FasterTransformer
FasterTransformer copied to clipboard
How to quantize attn_score = Q*K and in ViT's SelfAttention
Thanks for your greate works of int8 quantization for ViT, I have some problems about the quantization of ViT' SelfAttention As in transformer Attention: 1) attn_score = Q * K^T 2) out = atten_prob * V I found their quantization of 1) + 2), is matmul_q_input_quantizer and self.matmul_k_input_quantizer are belong to dynamic quantization, the scale and zero_point are obtained during the inference (on the fly), not from the calibration ?
post training dynamic quantization: https://pytorch.org/docs/stable/quantization.html?highlight=quantization#module-torch.quantization
# https://github.com/NVIDIA/FasterTransformer/blob/43ae78abfaa13a920ac1930c23615fe28c0e9819/examples/pytorch/vit/ViT-quantization/vit_int8.py#L186
class Attention()
def __init__()
if QUANT:
self.matmul_q_input_quantizer = TensorQuantizer(QuantLinear.default_quant_desc_input)

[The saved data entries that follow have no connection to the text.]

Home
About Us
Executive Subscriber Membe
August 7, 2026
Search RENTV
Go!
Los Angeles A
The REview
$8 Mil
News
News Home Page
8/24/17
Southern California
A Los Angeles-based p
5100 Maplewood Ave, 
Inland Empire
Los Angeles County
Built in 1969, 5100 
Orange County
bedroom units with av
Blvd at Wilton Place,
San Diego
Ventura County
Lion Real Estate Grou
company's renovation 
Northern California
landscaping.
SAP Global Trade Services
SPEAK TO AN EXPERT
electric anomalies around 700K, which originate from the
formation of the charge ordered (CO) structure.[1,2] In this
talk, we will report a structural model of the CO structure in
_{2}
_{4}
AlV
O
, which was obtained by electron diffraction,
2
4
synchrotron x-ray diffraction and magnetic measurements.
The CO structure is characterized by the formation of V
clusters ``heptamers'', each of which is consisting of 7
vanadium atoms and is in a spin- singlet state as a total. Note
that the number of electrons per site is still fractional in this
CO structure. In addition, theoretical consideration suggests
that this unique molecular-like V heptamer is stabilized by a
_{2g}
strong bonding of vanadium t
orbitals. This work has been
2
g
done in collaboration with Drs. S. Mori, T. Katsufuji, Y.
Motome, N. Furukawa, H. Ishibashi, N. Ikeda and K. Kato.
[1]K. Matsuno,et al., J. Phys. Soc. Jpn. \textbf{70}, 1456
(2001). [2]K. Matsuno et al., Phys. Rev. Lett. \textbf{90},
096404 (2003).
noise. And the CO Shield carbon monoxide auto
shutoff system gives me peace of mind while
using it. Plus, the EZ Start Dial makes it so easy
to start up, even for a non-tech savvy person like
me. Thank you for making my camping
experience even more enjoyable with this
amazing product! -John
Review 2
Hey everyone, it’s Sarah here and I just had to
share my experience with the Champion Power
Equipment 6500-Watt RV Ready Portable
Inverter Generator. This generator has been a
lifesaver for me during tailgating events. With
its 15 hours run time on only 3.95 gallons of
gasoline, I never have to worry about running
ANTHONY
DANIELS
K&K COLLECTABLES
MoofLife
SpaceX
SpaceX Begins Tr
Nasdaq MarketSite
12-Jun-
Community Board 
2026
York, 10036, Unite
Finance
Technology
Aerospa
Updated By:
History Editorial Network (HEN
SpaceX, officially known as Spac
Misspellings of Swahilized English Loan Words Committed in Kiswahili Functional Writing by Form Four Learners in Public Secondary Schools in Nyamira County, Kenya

self.matmul_k_input_quantizer = TensorQuantizer(QuantLinear.default_quant_desc_input)
self.matmul_v_input_quantizer = TensorQuantizer(QuantLinear.default_quant_desc_input)
self.matmul_a_input_quantizer = TensorQuantizer(QuantLinear.default_quant_desc_input)
self.softmax_input_quantizer = TensorQuantizer(QuantLinear.default_quant_desc_input)
def forward(self, hidden_states):
if QUANT:
attention_scores = torch.matmul(self.matmul_q_input_quantizer(query_layer),
self.matmul_k_input_quantizer(key_layer.transpose(-1, -2)))
...
if QUANT:
context_layer = torch.matmul(self.matmul_a_input_quantizer(attention_probs),
self.matmul_v_input_quantizer(value_layer))
@alphaRGB They belong to calibration, not dynamic quantization.
After calibration and saving calibrated models to disk, the saved models would also contain the fixed value for matmul_(q/k/v)_input_quantizer._amax
.
When doing inference, the saved models are loaded, and the corresponding values are always fixed when doing inference or QAT.
@Njuapp thanks for your quickly response ^^, as you said, the quantization params (scale, zp) of Q, K, V are obtained based the calibration, so is it means there is no difference between Attention_activations(Q, K, V) and other activations (like nn.Linear of FFN) during quantization, they use same methods to quantize?
@alphaRGB Yes, there is no difference between Attention_activations(Q, K, V) and other activations (like nn.Linear of FFN) during quantization
Close this bug because it is inactivated. Feel free to re-open this issue if you still have any problem.